Programs that employ reading dogs are popping up all over the country—and for good reason! For students who have difficulties reading, doing so out loud can often be not only uncomfortable, but detrimental to their self-esteem.
The fear of being judged for stumbling over words might feel unsurmountable at first, but with a dog by their side, the level of self-consciousness diminishes considerably.
A dog not only calms the child by giving them something to love and pet, but also acts as a non-judgmental audience who supports them every step of the way. And when you’re reading to an adorable furry friend who encourages you every word of the page, it’s hard not to get excited about reading.
Marked by their U-shaped harness, guide dogs (sometimes called seeing eye dogs) assist blind and visually impaired handlers, helping them navigate various obstacles such as curbs and steps and traffic signs.
The duo works together, the human providing directional commands and the dog guiding them from point A to point B in a safe and efficient manner.
The presence of a guide dog dramatically changes the way a blind or visually impaired handler lives their life, offering a sense of mobility that may have previously seemed—or been—daunting.
Known as K-9s, police dogs are trained to help police and other law-enforcement officers in their work, whether it’s sniffing for bombs, arson, drugs, crime scene evidence, or missing persons—all thanks to their impressive sense of smell.
German shepherds are the most common breed of police dog thanks to their availability, but breeds can vary—as long as they’re intelligent, strong, aggressive, loyal, and have a top-notch sense of smell.
Much like the reading dog, the autism dog helps autistic children gain self-confidence through increased social interaction and simply having someone to constantly count on.
An autism dog is trained to provide a wide variety of comforts and services, including calming a child during mood swings, interrupting disruptive or harmful behavior, and finding a lost child.
Medical Alert Dog
Medical alert dogs do just that—alert their owner of a medical emergency before it occurs!

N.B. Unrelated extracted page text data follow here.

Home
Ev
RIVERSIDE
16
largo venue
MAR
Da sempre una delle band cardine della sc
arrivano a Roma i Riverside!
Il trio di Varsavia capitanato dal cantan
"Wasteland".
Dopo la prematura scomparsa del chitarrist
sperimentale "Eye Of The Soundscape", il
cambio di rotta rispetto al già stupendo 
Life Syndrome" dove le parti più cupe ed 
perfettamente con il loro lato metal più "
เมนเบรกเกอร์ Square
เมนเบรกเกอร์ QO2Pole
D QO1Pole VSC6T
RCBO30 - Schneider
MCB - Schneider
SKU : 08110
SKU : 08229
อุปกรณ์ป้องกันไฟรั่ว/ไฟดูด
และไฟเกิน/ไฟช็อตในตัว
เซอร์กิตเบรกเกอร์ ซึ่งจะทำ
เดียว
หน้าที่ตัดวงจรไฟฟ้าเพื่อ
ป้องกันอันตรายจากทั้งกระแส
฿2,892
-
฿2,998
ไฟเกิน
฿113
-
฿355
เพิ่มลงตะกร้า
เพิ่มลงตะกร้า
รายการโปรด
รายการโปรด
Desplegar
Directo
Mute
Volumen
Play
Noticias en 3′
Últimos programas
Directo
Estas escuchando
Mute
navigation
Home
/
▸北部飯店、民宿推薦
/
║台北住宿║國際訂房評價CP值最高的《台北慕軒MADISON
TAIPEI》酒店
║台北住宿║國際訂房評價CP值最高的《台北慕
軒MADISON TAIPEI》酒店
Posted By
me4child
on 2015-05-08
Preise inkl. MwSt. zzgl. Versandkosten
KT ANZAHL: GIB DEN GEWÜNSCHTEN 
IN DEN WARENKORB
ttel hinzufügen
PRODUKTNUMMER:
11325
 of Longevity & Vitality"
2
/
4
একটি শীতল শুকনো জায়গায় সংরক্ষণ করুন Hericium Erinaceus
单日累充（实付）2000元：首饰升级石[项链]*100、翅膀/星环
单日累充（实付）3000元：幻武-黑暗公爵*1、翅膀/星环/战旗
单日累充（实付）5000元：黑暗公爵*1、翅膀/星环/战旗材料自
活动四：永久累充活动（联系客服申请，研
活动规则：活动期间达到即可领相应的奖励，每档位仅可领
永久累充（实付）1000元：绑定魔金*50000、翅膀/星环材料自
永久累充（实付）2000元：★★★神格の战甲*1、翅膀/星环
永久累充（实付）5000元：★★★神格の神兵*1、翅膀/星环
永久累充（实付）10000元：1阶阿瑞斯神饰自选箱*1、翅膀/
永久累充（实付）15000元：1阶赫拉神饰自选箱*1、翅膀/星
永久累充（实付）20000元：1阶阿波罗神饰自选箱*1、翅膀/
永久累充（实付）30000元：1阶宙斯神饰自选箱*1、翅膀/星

From detecting blood sugar that’s too high or low in owners with diabetes to nudging their handler at the first inkling of an oncoming epileptic seizure, medical alert dogs’ jobs run the gamut.
Because of a dog’s skilled senses, they’re often able to detect changes in a person’s odor, breathing, or even behavior before their human counterpart even realizes what’s happening and give the trained signal to let their pet parent know what’s coming (a bark, a nudge, etc.) or even fetch medicine or a phone.
Medical alert dogs are also trained to learn their human’s name, so that in the event of a medical emergency, they can seek help and guide someone to them. If, for instance, the pet parent is epileptic, a medical alert dog also provides a sense of comfort—they snuggle up close to their handler during an episode to serve as a calming presence.
But in reality, a medical alert dog is always a calming presence. The comfort and security they provide their handlers is life-changing.
Simply petting a dog is enough to not only strengthen the feel-good bond between man and dog, but it’s healthy, too: Studies show it lowers both heart rate and blood pressure. So it’s no surprise a dog trained to just be there can be extremely therapeutic.
Therapy dogs are trained to provide love and comfort to people in disaster areas or after tragedies, and in hospitals, senior care homes, schools, etc.—there’s no shortage of places a therapy dog can lend a helping paw.